Tartrate-Resistant Acid Phosphatase 5b: a Serum Marker of Bone Resorption

Bone is a physiologically dynamic tissue being constantly regenerated throughout life as a consequence of bone turnover by bone-resorbing osteoclasts and bone-forming osteoblasts. In certain bone diseases, such as osteoporosis, the imbalance in bone turnover leads to bone loss and increased fracture risk. Measurement of bone mineral density (BMD) predicts the risk of fracture, but also biochemical markers of bone metabolism have been suggested to be suitable for prediction of fractures and monitoring the efficacy of antiresorptive treatment. Tartrate-resistant acid phosphatase 5b (TRACP 5b) is an enzyme released from osteoclasts into the circulation, from where it can be detected kinetically or immunologically.
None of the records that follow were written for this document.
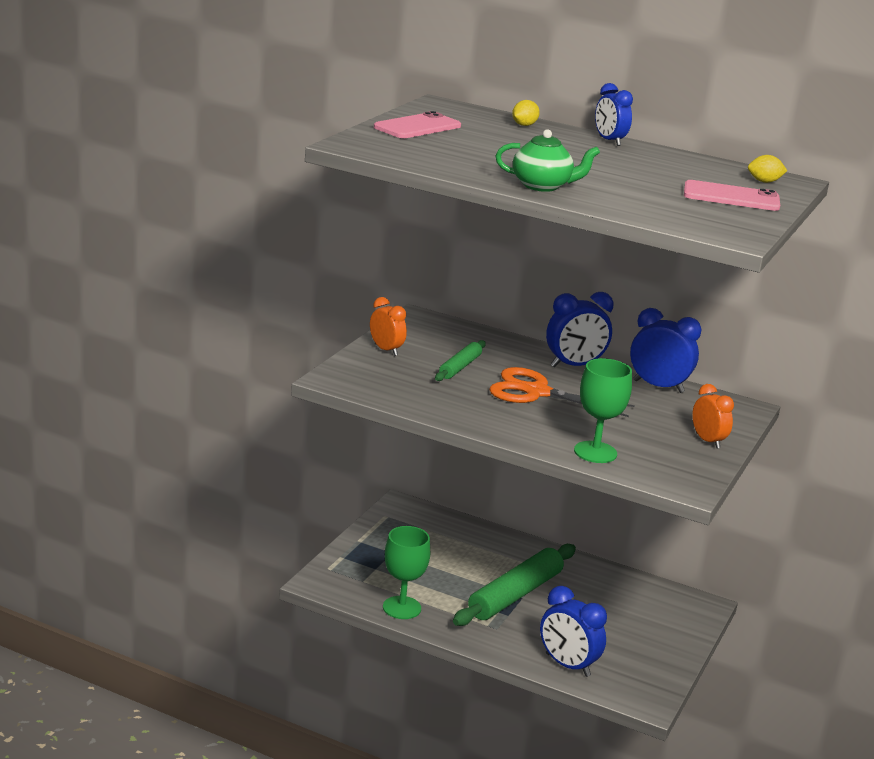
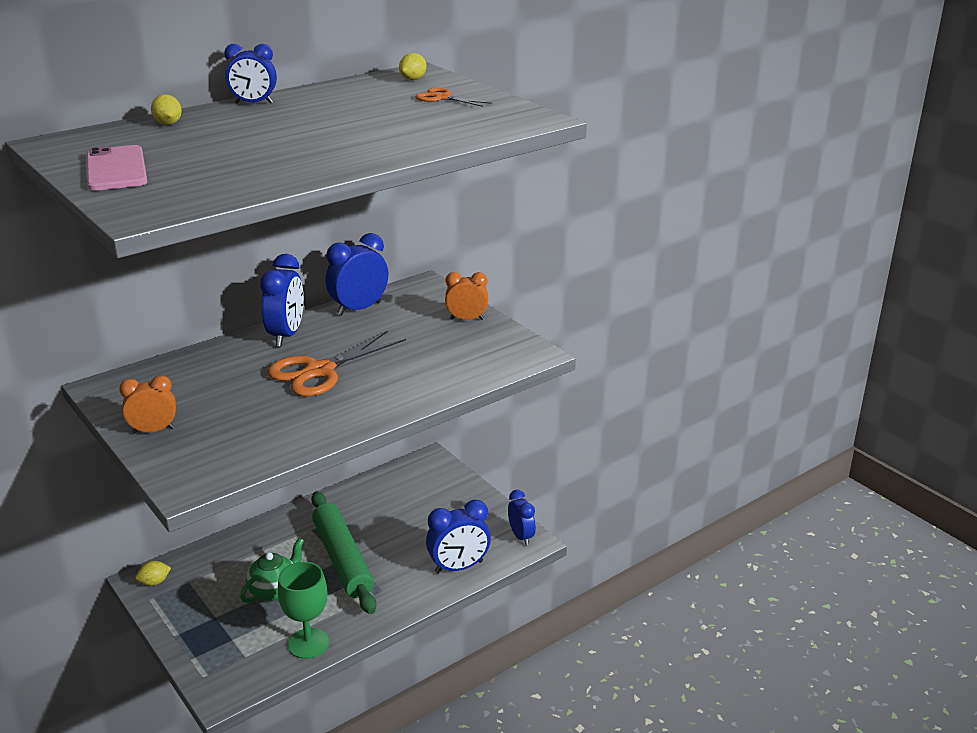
camera: 60 degrees left, 5 degrees up
(404, 511) = (154, 582): none -> yellow lemon
(460, 367) = (232, 397): green rolling pin -> none
(542, 186) = (357, 156): green teapot -> green teapot (275, 590)
(595, 452) = (449, 377): green goblet -> none
(648, 694) = (521, 536): none -> blue clock
(731, 197) = (442, 98): pink phone -> orange scissors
Conventional assays for serum total TRACP were spectrophotometric and suffered from interference by other acid phosphatases and non-osteoclastic TRACP 5a isoform. Our aim was to develop novel immunoassays for osteoclastic TRACP 5b. Serum TRACP 5b levels were elevated in individuals with high bone turnover, such as children, postmenopausal women, patients with osteoporosis, Paget’s disease and breast cancer patients with bone metastases. As expected, hormone replacement therapy (HRT) in postmenopausal women decreased the levels of serum TRACP 5b. Surprisingly, the highest TRACP 5b levels were observed in individuals with rare autosomal dominant osteopetrosis type II (ADO2), which is characterized by high BMD and fracture risk with simultaneously elevated levels of deficient osteoclasts. In ADO2 patients, elevated levels of serum TRACP 5b were associated with high fracture frequency. It is likely that serum TRACP 5b reflects the number of inactive osteoclasts in ADO2. Similar results supporting the hypothesis that TRACP 5b would reflect the number of osteoclasts instead of their activity were observed with cultured osteoclasts and in animal models. Novel TRACP 5b immunoassays may prove to be of value either as independent or combinatory tools with other bone metabolic markers and BMD measurements in clinical practice and bone research.